* _STATED GOAL_
Please decide whether each statement below agrees with the cricket report, answering yes or no and quoting the words of the report that settle it. 1. Lyon bowled a spell of 19-10-30-3. 2. Australia took two wickets in the afternoon session. 3. Malan was out for 80, caught in the slips by Smith.

* _QUOTED TEXT_

..........

The workloads of his bowlers was probably the key concern for Smith, even though the control provided by Lyon - who wheeled away through a spell of 19-10-30-3 - meant he did not have to ask much of Jhye Richardson and Michael Neser, the two enforced replacements to the attack from Brisbane.
After a wicketless afternoon session - the first time a visiting team had achieved that in a day-night Test in Australia, when facing a minimum of 15 overs - the reversal in fortunes following the dinner break was swift. Root took his tally of half-centuries without converting in Australia to eight, his departure precipitating a slide of 4 for 19 during what was supposedly the most benign time of the day for batting.
Green, held back by Smith until the 38th over, was the man to disturb England's tranquility, luring Root into playing needlessly outside off stump once again. Root punched his bat before walking off, fully aware that this was the sort of day on which England needed someone to go big. Australia immediately cranked up the pressure, with Green and Lyon stringing together four maidens before the return of Starc brought about Malan's downfall for 80, slashing profligately for another catch in the slips to Smith.

..........

* _STORED RECORDS_
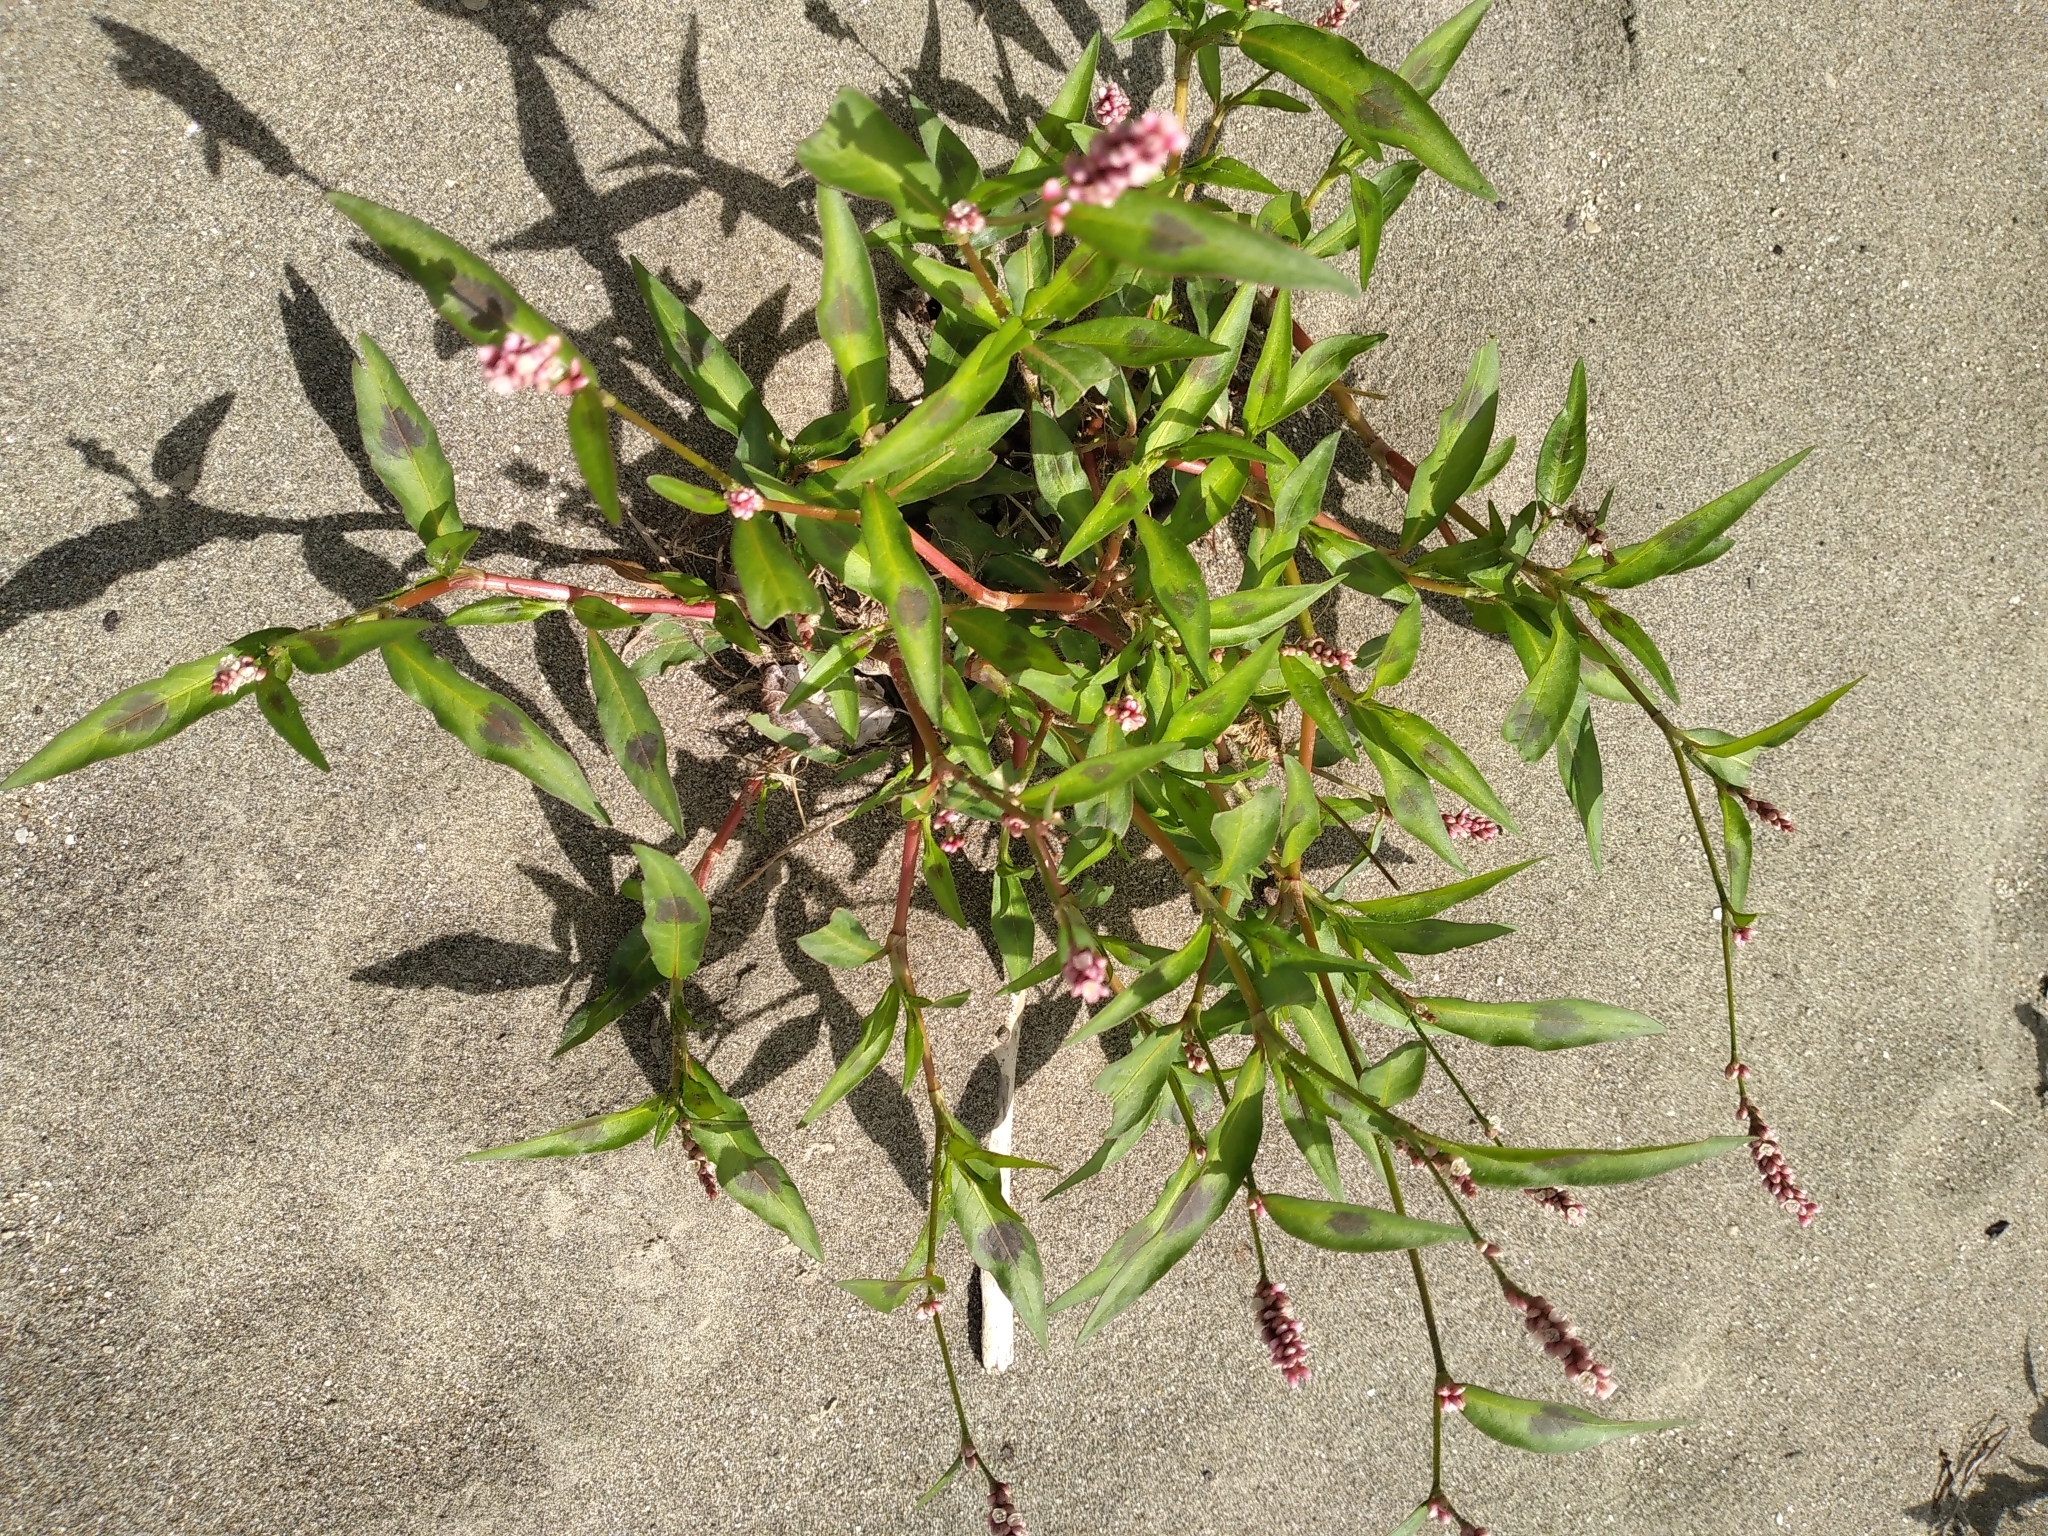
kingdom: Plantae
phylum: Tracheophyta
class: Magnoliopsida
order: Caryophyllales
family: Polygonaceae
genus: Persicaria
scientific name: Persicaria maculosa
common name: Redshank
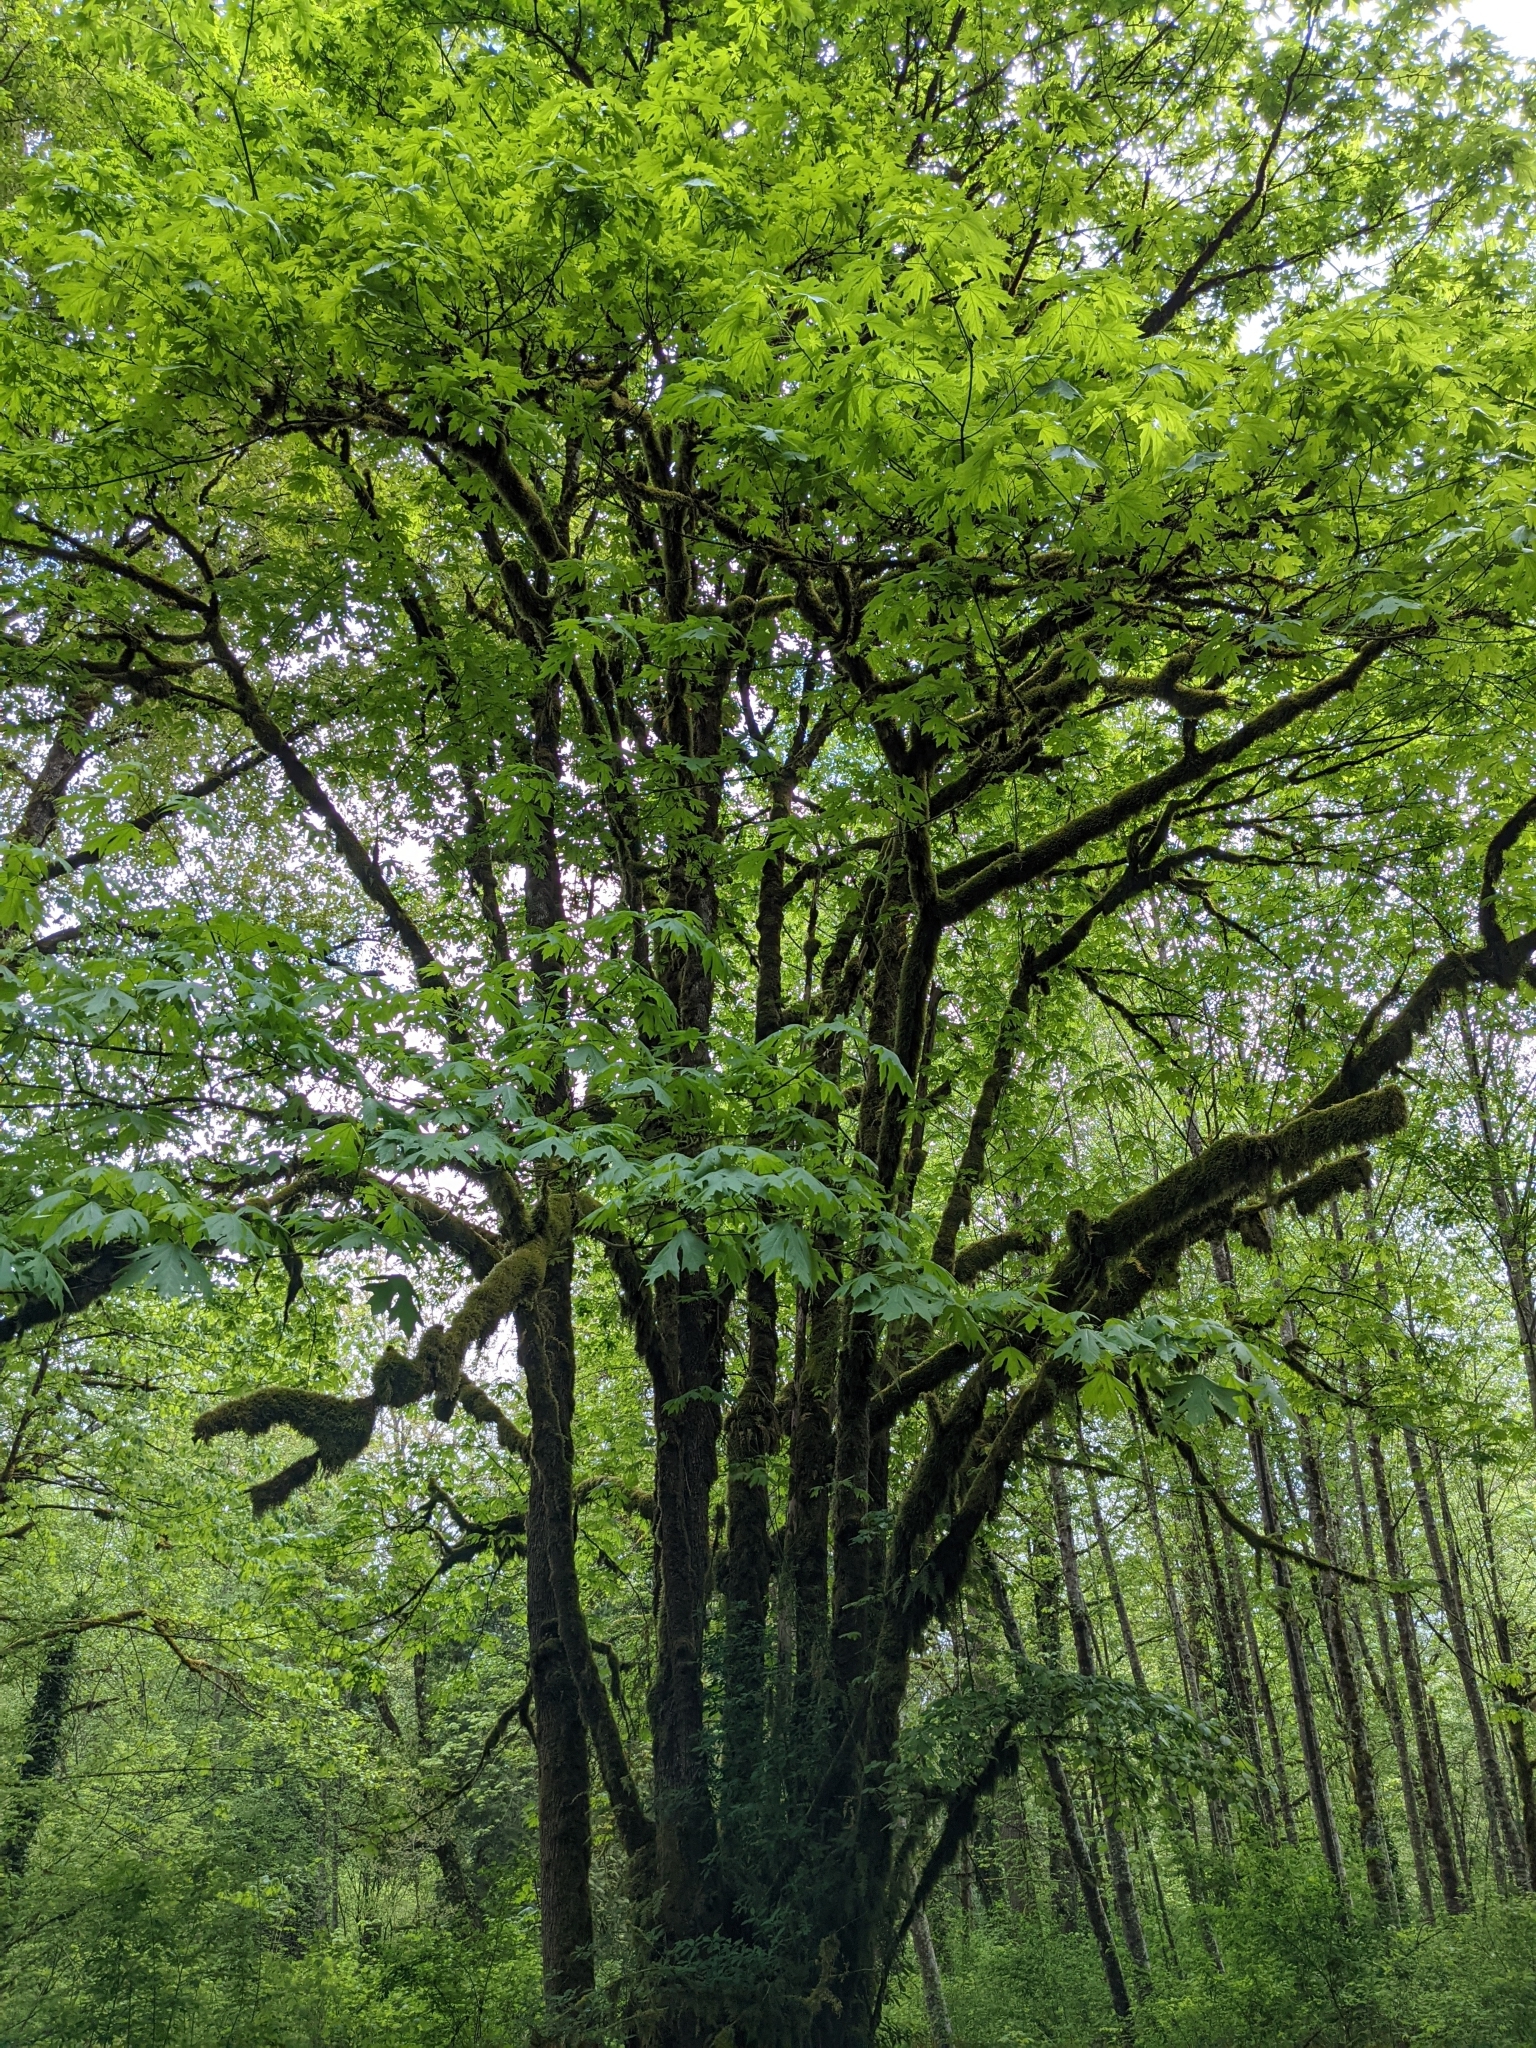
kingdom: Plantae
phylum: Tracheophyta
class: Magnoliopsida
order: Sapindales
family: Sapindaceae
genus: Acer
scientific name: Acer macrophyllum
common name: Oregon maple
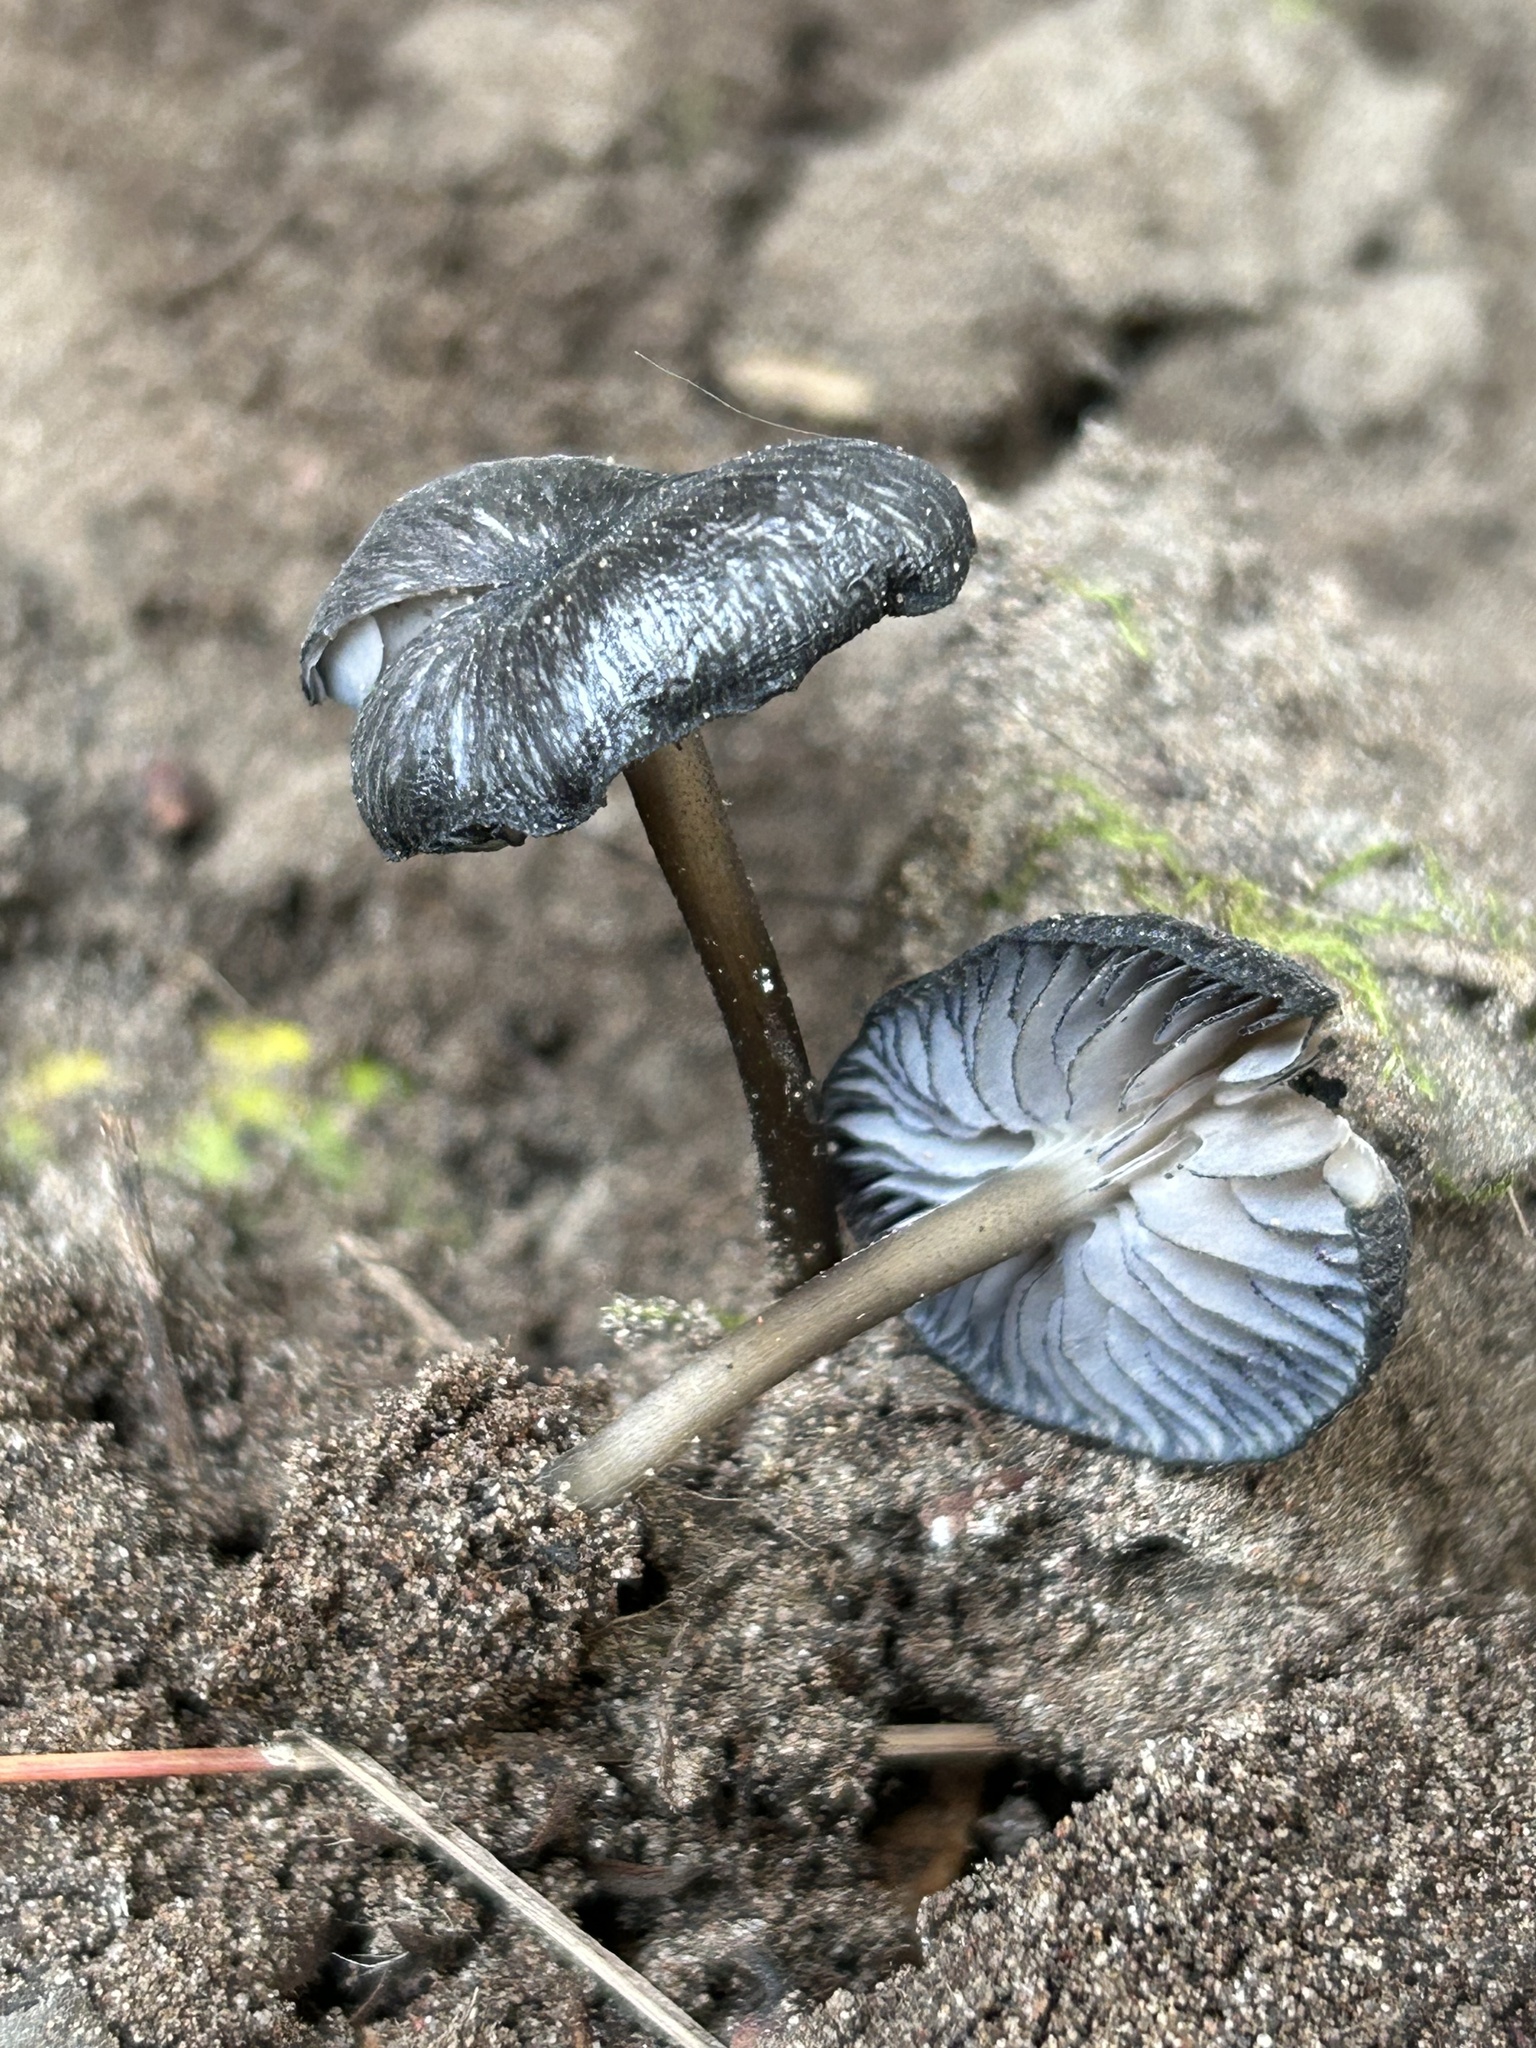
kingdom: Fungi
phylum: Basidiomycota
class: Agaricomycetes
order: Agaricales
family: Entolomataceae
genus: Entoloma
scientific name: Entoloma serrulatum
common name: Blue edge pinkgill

..........

* _REPLY TO THE EXERCISE_
1. Yes: "who wheeled away through a spell of 19-10-30-3"
2. No: "After a wicketless afternoon session"
3. Yes: "Malan's downfall for 80, slashing profligately for another catch in the slips to Smith"